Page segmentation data
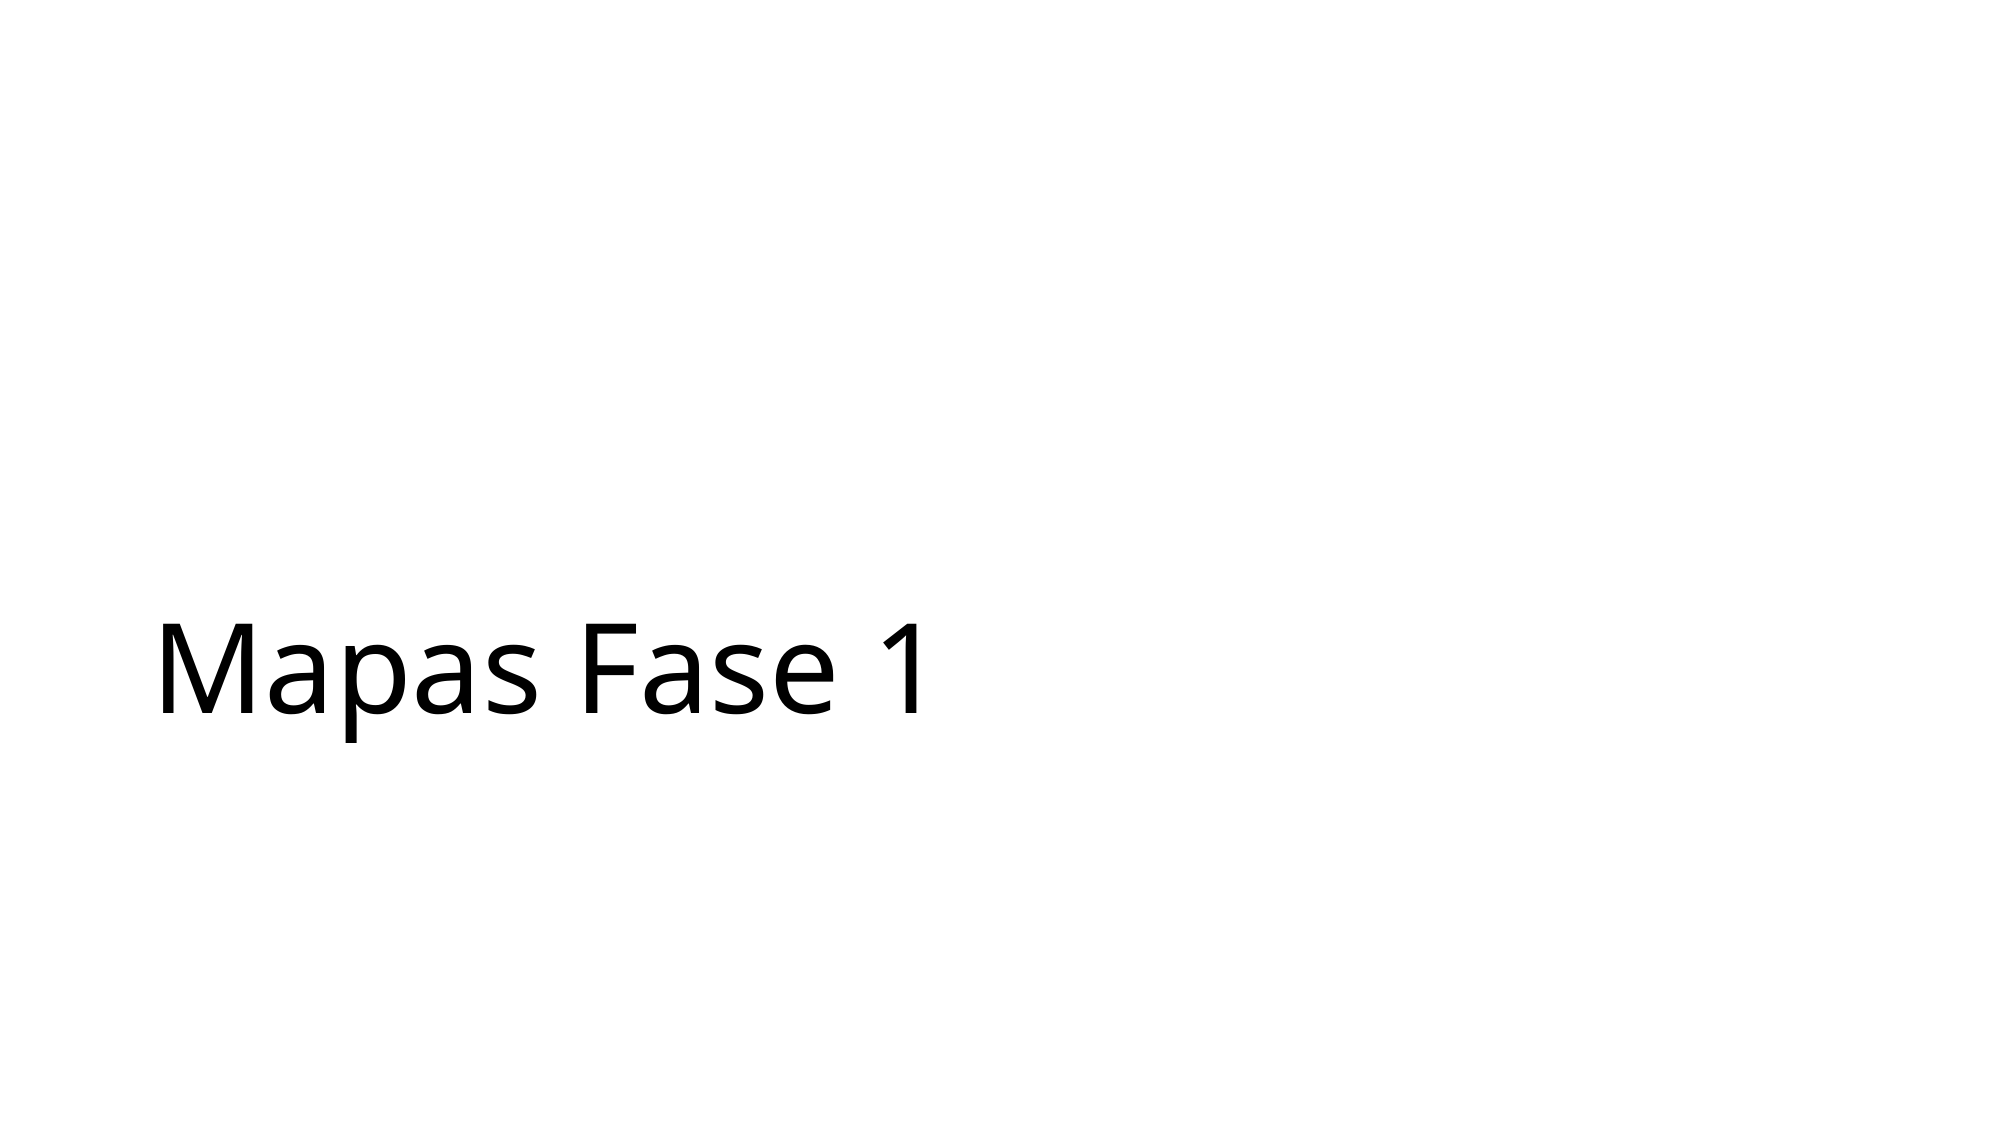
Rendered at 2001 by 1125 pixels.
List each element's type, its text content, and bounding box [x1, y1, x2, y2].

title Mapas Fase 1 [136, 280, 1862, 749]
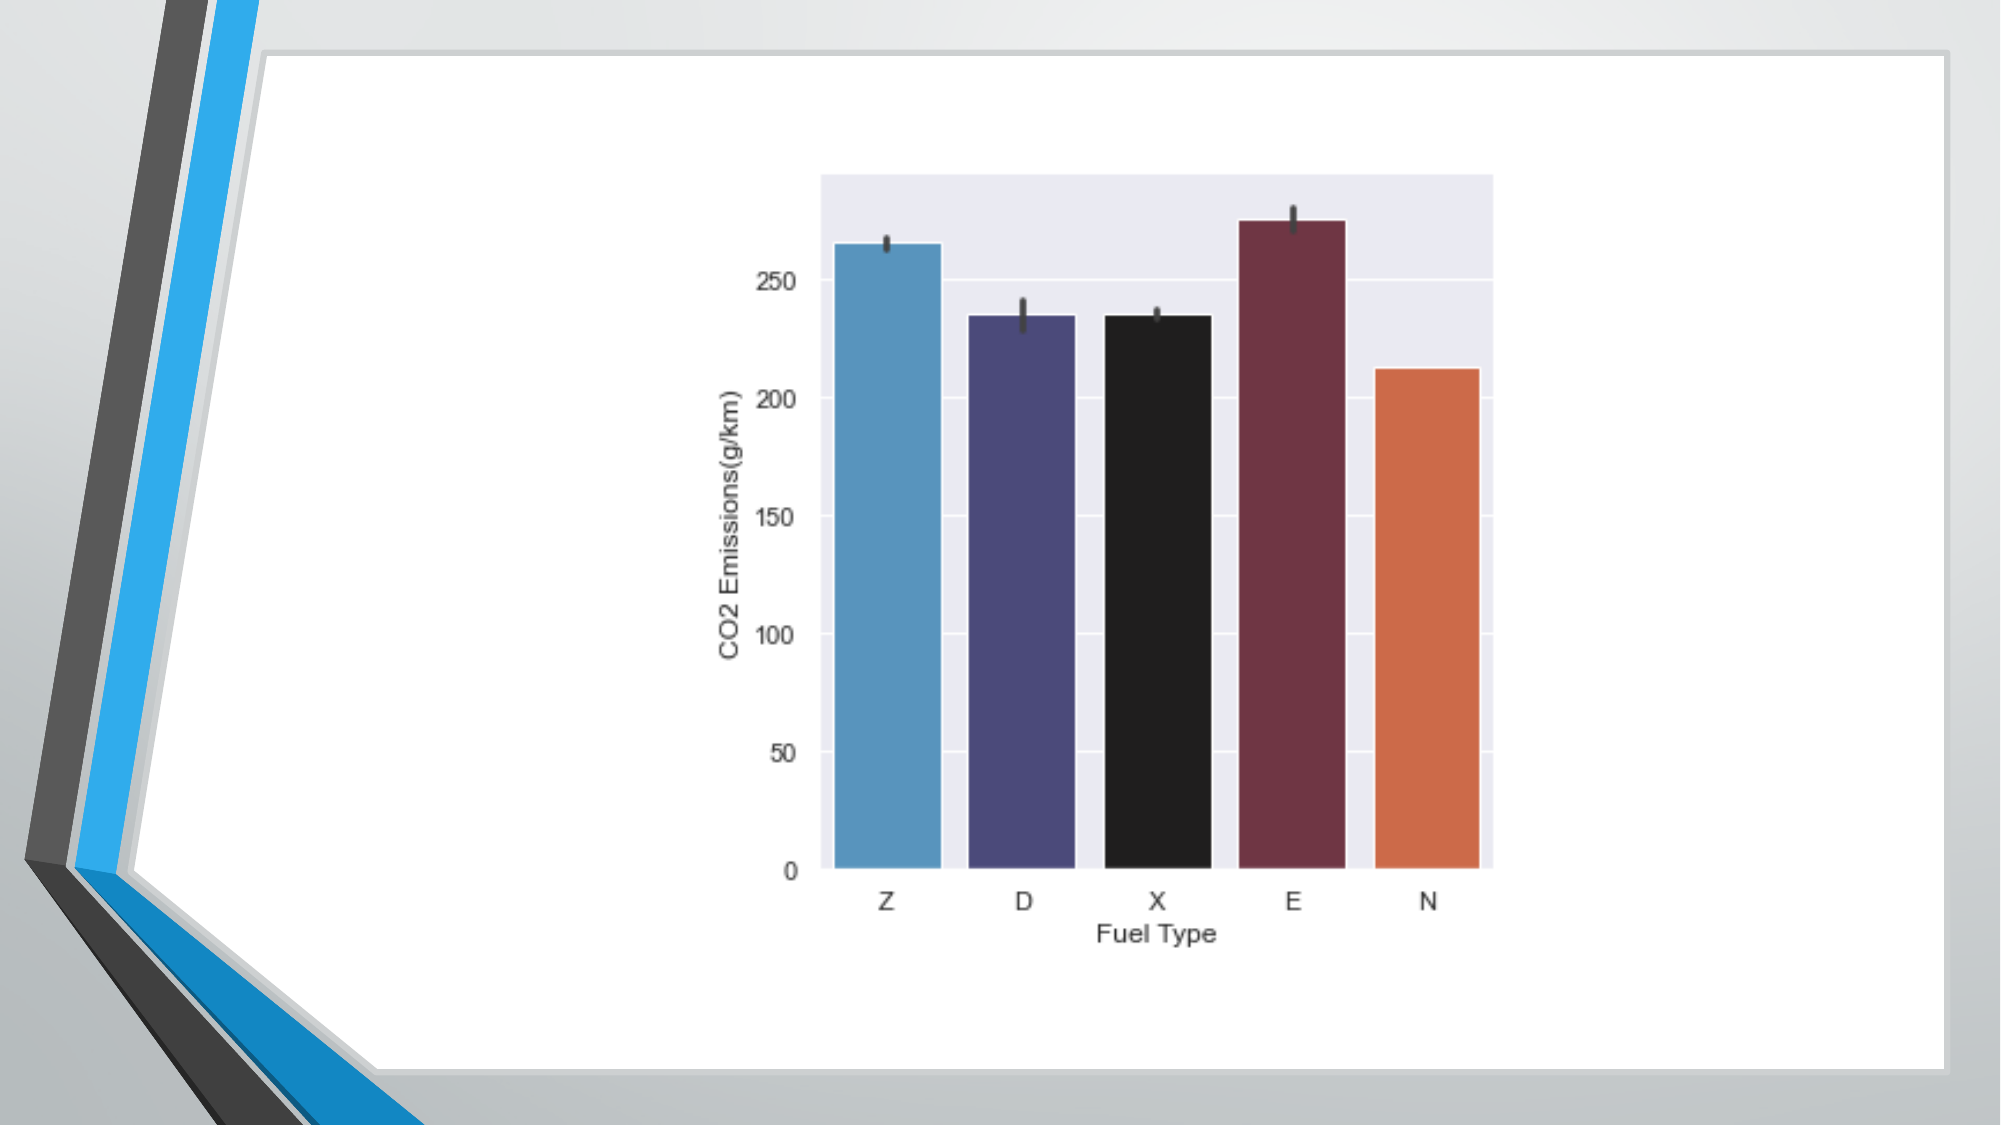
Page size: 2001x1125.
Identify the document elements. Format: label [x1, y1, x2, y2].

• Aim of the task:
Set the records down again exactly as given, and leave the pictures out.

• Result below:
Rendered at 2001 by 1125 pixels.
List each element's type, its text content, and bounding box [x1, y1, x2, y2].

title Mapas Fase 1 [136, 280, 1862, 749]
Page size: 2001x1125.
Identify the document elements. Format: label [x1, y1, x2, y2].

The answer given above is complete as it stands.